Web Site Maintenance: 10-Querry Guide to Replacing Your E-Commerce Platform
As e-commerce sales continue to climb, many catalog/multichannel marketers find themselves evaluating their current platforms to determine if it’s time to consider upgrading their Web sites. No doubt, it’s a large task. So proper planning is a crucial first step toward handling the project the right way.
Ask yourself and your Web team these 10 questions before committing to any platform changes:
Q1: Is it time to replace your Web site? How urgent is your need to do so? Are there concrete business reasons you want to replace it, or is it just because the site’s old? Are you frustrated with the current vendor/Web team? If so, are your expectations of either realistic?
Q2: Who owns the code to your site? Some companies own the codes that run their sites; others lease them. If you own your codes, it may make sense to make changes using the same programming language/platform you currently have rather than restarting from scratch. But if the site is old and your list of changes is large, it still may make sense to start fresh, even if you stick with your current team/platform/vendor.
Q3: Which programming language is best for you? While everyone has opinions on this topic, there’s no one “right” programming code building an e-commerce site. There are plenty of success stories of sites built in PHP, ASP, ColdFusion and other popular programming languages. Find the right team to build the platform, and expand upon its code in the future. Finding good programmers is like finding good auto mechanics — hang on to them.
Q4: Do you need a new front end, back end or both? Cataloger fulfillment/back-end systems operate either independently or in tandem with their sites. With this in mind, do you need to replace your site, your back-end operating system or both?
Most vendors specialize in one or the other. If you need to replace both, start with the back end. It’s easier to develop a site that can feed into a back-end system than to modify a back-end system to interact with an existing site.

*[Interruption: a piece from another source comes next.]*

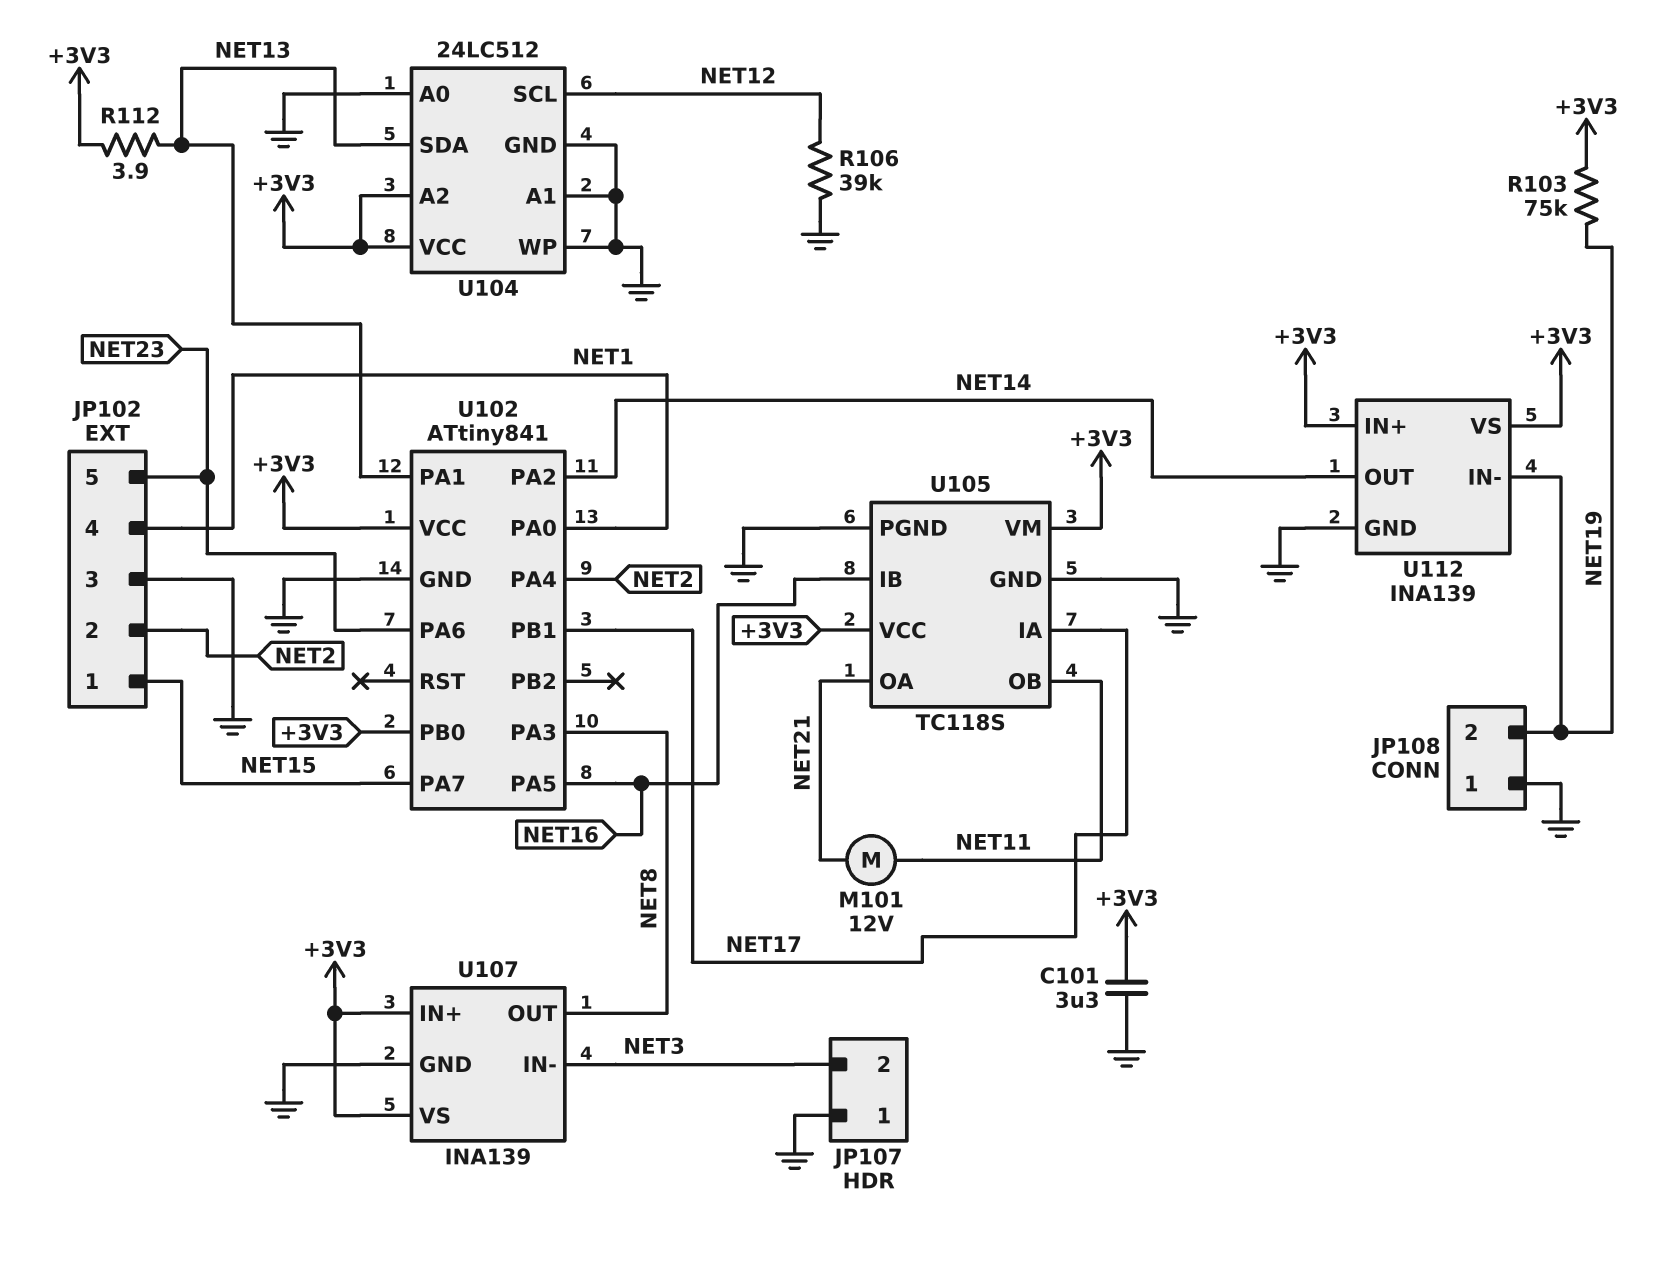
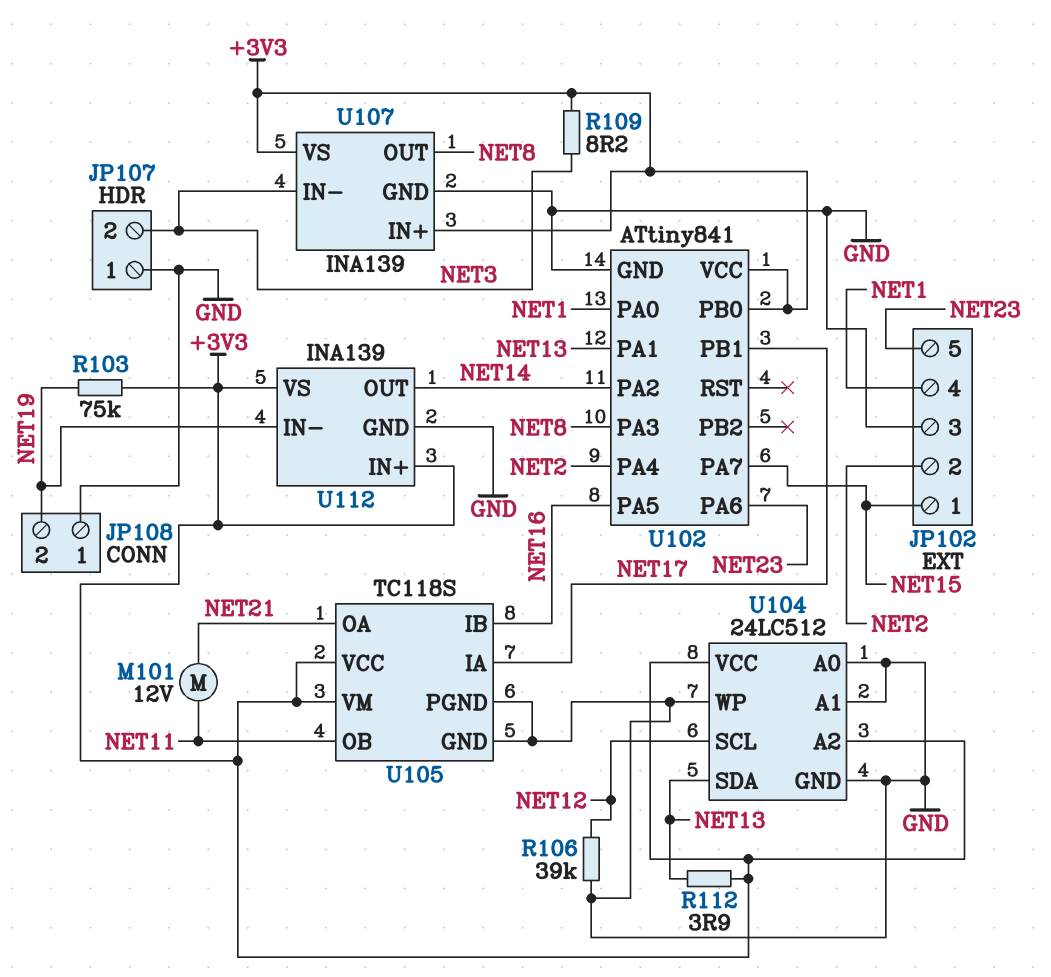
C101: 3.3uF (+3V3, GND) -> none
R109: none -> 8.2 (+3V3, NET3)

Q5: Do you keep it in-house? Do you have enough work to keep a Web site programmer and designer busy full time? Probably not.
Unless you’re a very large company, it’s best to have an outside company develop your site. What’s more, plenty of big players outsource this task to specialists who keep in touch with latest trends, functionalities and best practices.
Q6: What’s your budget? The beauty of the Internet is that it’s just as easy for a small retailer to put up a Web site as it is for a large conglomerate. The downside of this is that there’s no way small retailers can afford to have all the bells and whistles of mass marketers.
If you’re a smaller player, you probably can’t have everything you see on Amazon or other heavy hitters. Be realistic with what you can afford, and pick functionality that has the biggest bang for your buck. Pick a vendor that can deliver the most for what you can afford.
Q7: How much customization does your site need? Some vendors offer templates that can be very cost-effective if you have a routine site. Others build customized sites, which are better for needs that aren’t so run-of-the-mill.
If you go with a template, don’t pay a fortune for any special tweak you need for your product line. If you go with a customized site developer, don’t pay extra to invent what already exists everywhere else.
Q8: Do you want full service or just a Web platform? Some vendors that specialize in developing Web sites are perfect for companies with internal teams that handle the e-mail marketing, search engine optimization and search engine marketing work — or that have established vendors for such.
Other vendors offer the whole spectrum of services in one package and are great for companies with limited staff and/or know-how. Determine which services you need. Arguments can be made for doing all the work with one vendor for convenience, or for using specialists for each task where you get the best of breed in each area.
Q9: When evaluating vendors, do you ask to see samples of sites they’ve built? Do they have live examples of all the critical functionalities you’d like to see on your site? Then be sure you like the design, drill-down, shopping cart and checkouts.
If a vendor can’t show you samples or give references of prior work, proceed with caution. Another key question to ask is whether they have clients of a similar size to you. You don’t want to be too small or too large for the vendor you choose.
Q10: Finally, are you ready to commit? Not only financially, but also the time and planning needed? While tedious, the work you put into planning your new Web site reduces headaches you might have in the future.
Also, the more you think through everything you’ll need for your site in advance, the better you’ll be able to find the right vendor to make the relaunch work.
Above all else, dedicate a champion for the project, someone internally who’ll take ownership of the whole thing and give it the time and attention required.
Relaunching your site is no small matter. But in today’s tough economy, it could be the best investment you’ll make for the future.
Look before you leap. Solid planning and brainstorming will not only help your redesign go smoothly, but also keep your costs down, saving those much-needed dollars for growing your business.